This algae is called “Neptune’s Pearls.” How cool is that?!?
Rainbow Falls was really just a series of trickles, but they made a lovely sound accompanying the surf, and left a layer of calcium carbonate crust dripping from the surface of the cliff over which they cascaded. I think each of us wanted to stay for hours to explore, but we kept our eye on the time and hoofed our way across the sand, up the dune, and up the trail to the campground and arrived, sweaty and with hearts pounding in time to catch our ride.

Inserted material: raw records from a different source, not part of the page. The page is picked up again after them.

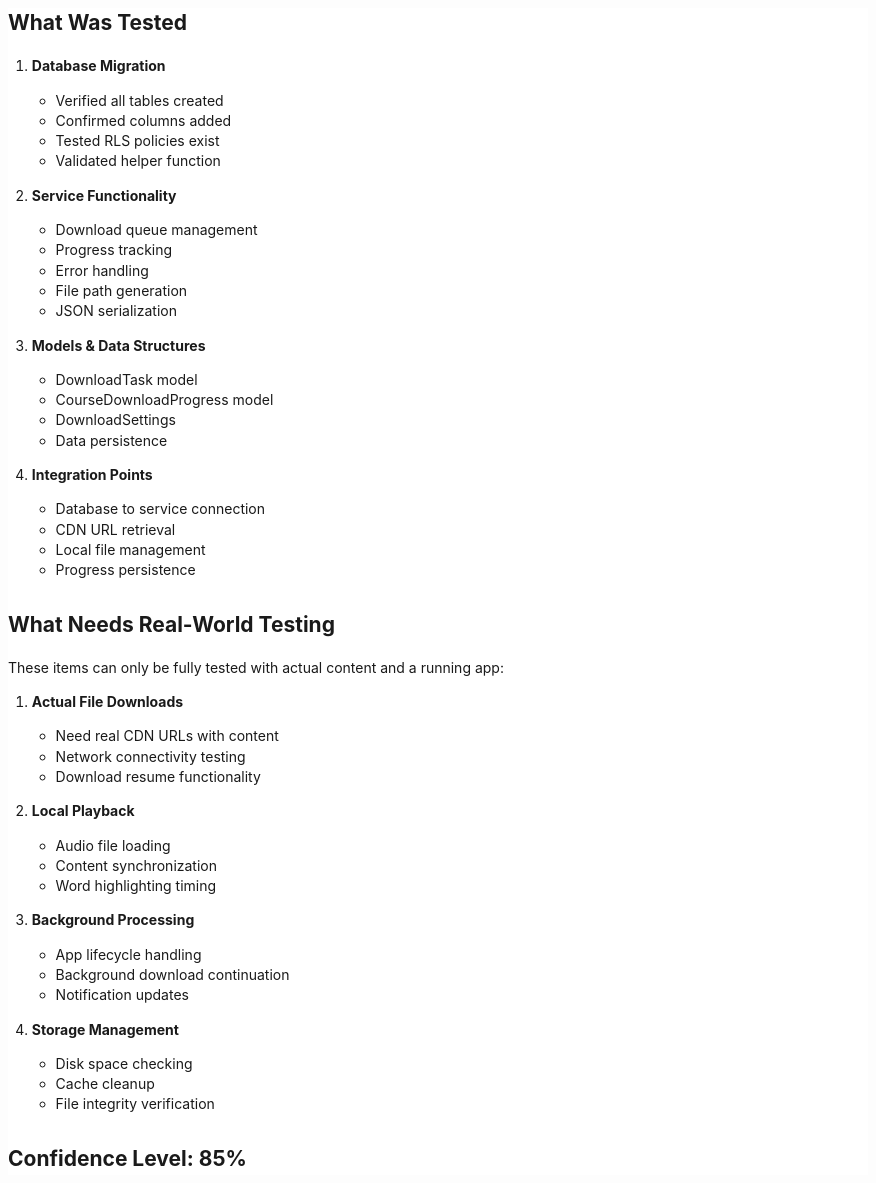 ## What Was Tested

1. **Database Migration**
   - Verified all tables created
   - Confirmed columns added
   - Tested RLS policies exist
   - Validated helper function

2. **Service Functionality**
   - Download queue management
   - Progress tracking
   - Error handling
   - File path generation
   - JSON serialization

3. **Models & Data Structures**
   - DownloadTask model
   - CourseDownloadProgress model
   - DownloadSettings
   - Data persistence

4. **Integration Points**
   - Database to service connection
   - CDN URL retrieval
   - Local file management
   - Progress persistence

## What Needs Real-World Testing

These items can only be fully tested with actual content and a running app:

1. **Actual File Downloads**
   - Need real CDN URLs with content
   - Network connectivity testing
   - Download resume functionality

2. **Local Playback**
   - Audio file loading
   - Content synchronization
   - Word highlighting timing

3. **Background Processing**
   - App lifecycle handling
   - Background download continuation
   - Notification updates

4. **Storage Management**
   - Disk space checking
   - Cache cleanup
   - File integrity verification

## Confidence Level: 85%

As a group (minus Des who had to stay back with a German film crew who are doing a documentary of her work), we drove along the winding coast road, past beef and dairy herds, sheep, tree plantations, dry rolling tan hills, and occasional glimpses of the water. We had lunch in Port Campbell, visited the Twelve Apostles (“The most photographed natural landscape in Australia,”) of which there are only 8 left standing, the rest having been eroded to collapse by the sea, and a few other POI’s along the Great Ocean Road of southern Victoria. I bought some internet time at a hotel in the tiny town where we ate, but it was insufficient to download e-mail and upload a blog post.
We re-provisioned stables like wine, beer, and chocolate, then wended our way back to Bimby Park to make dinner and do laundry. All that getting in and out of the van was exhausting, even more so than chasing koalas and laying out tree transects all day! The change of pace was good for all of us.